From Camelot to Gladiator and Harry Potter, with "MacArthur Park" in there somewhere:
- Irish actor Richard Harris, who gained fame as the roistering star of such 1960s films as "This Sporting Life" and "Camelot" and reached a new generation of fans years later as the wise old wizard in two Harry Potter movies, died Friday night at a London hospital. He was 72.
"With great sadness, Damian, Jared and Jamie Harris announced the death of their beloved father, Richard Harris," his family said.
"He died peacefully at University College Hospital," where he was receiving treatment for Hodgkin's Disease after falling ill earlier this year.
In an interview last year, Harris told The Associated Press it was his young granddaughter, Ella, who persuaded him to play Professor Albus Dumbledore in last year's "Harry Potter and the Sorceror's Stone." He returns in the role in "Harry Potter and the Chamber of Secrets," which opens Nov. 15.

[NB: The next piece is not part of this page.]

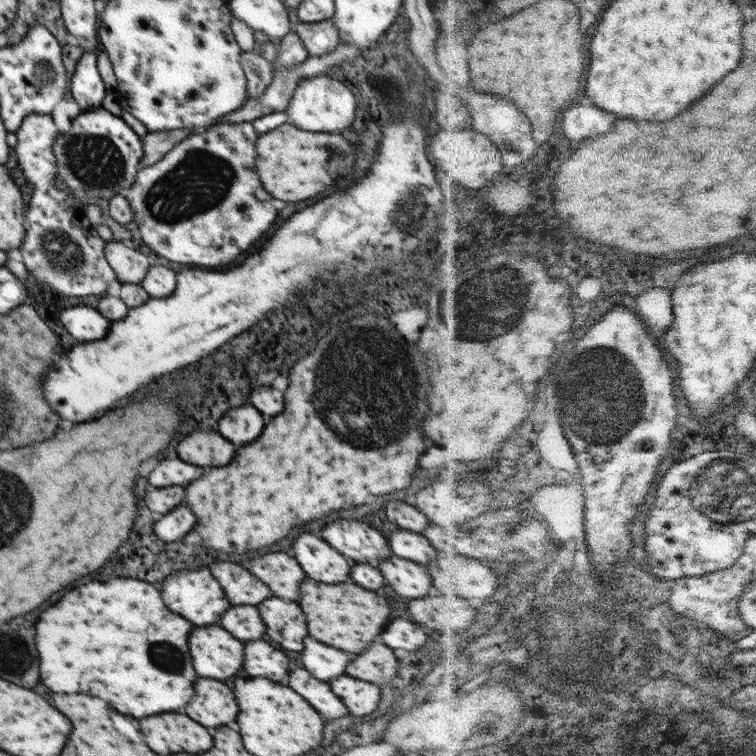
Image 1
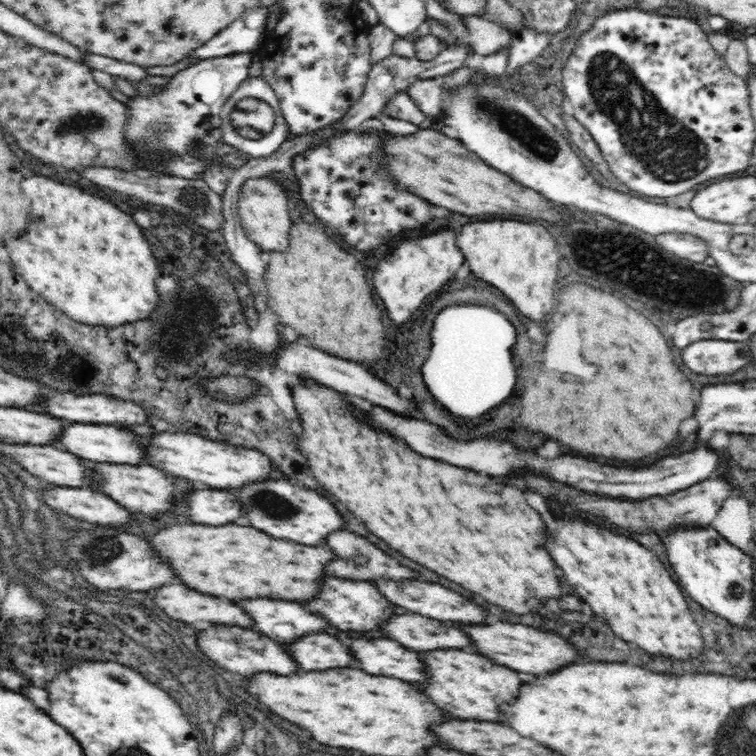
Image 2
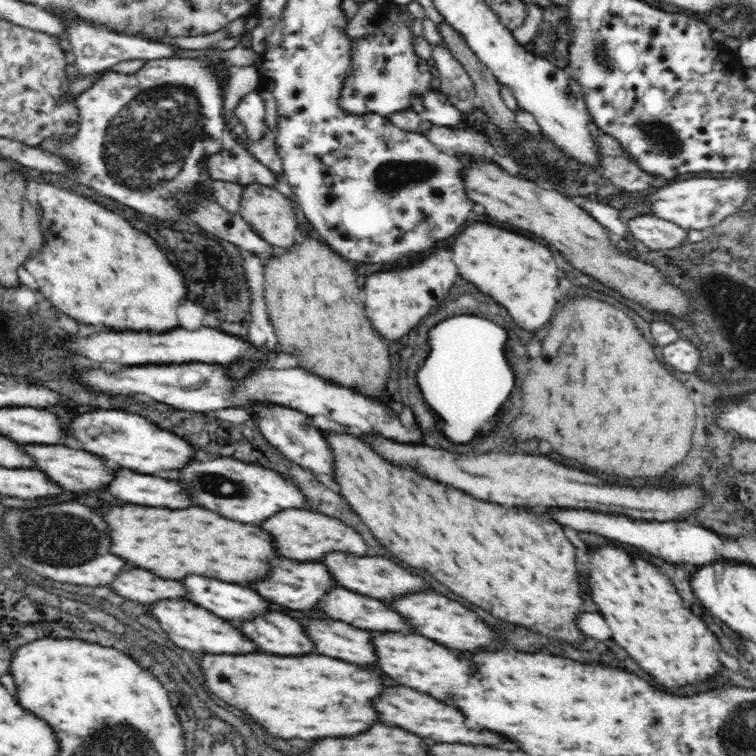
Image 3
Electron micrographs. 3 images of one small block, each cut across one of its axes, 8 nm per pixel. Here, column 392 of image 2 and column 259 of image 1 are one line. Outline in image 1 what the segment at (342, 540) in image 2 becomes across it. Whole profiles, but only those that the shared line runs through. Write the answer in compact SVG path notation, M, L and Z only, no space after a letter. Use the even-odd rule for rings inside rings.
M284 552L266 554L250 562L250 572L268 584L274 596L290 600L300 598L300 582L304 580L304 572L292 556Z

"She called me and said, 'If you don't do it, papa, I'll never speak to you again,' and I thought, I can't afford that. I have to do it."
....A tall, sturdy figure with a reputation as a hellraiser and a lived-in face that he once described as looking like "five miles of bad country road," Harris was never cut out to join contemporaries as a smooth matinee idol.
The critic Clive Barnes called him one of a new breed of British actors, who are "rougher, tougher, fiercer, angrier and more passionately articulate than their well-groomed predecessors ... roaring boys, sometimes with highly colored private lives and lurid public images."
He caught the eye of critic Kenneth Tynan who once bracketed him with Albert Finney and Peter O'Toole as one of the three best young actors on the British stage.